Assigned task:
State the count of lines in this material that hold the string "hand" and add nothing.

━━━━━ Entries shown ━━━━━

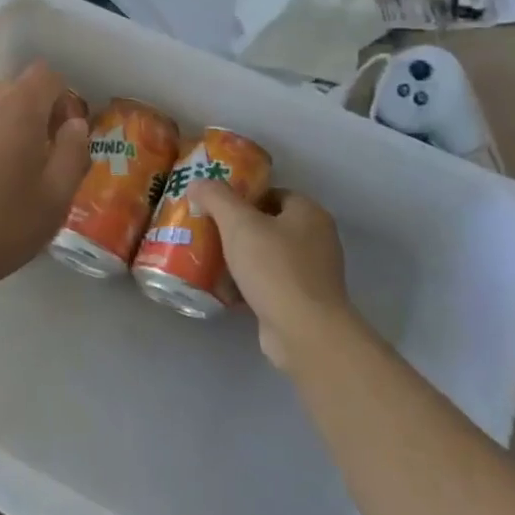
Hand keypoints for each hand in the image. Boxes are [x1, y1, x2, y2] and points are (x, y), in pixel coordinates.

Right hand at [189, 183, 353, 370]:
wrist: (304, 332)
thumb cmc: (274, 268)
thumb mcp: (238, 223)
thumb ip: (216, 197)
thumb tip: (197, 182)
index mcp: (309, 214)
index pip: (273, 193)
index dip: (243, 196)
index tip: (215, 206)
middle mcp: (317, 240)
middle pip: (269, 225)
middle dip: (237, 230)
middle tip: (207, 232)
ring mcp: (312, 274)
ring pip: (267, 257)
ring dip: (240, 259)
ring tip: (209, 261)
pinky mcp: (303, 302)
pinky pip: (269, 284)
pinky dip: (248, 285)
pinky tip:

━━━━━
━━━━━ Entries shown ━━━━━

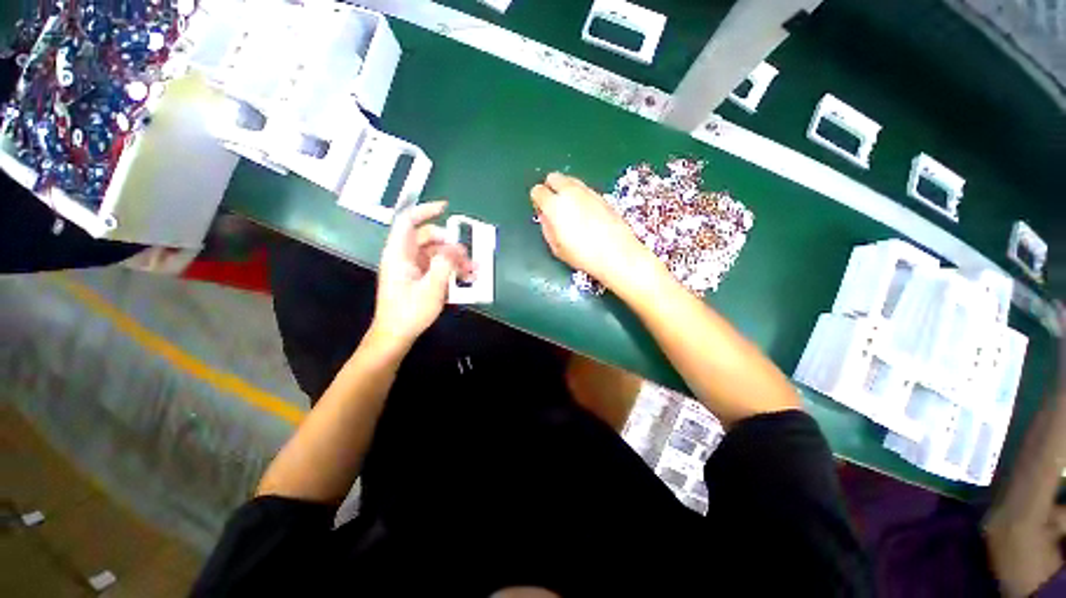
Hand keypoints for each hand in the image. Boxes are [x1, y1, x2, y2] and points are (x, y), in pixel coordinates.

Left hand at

━━━━━

Result of the task:
4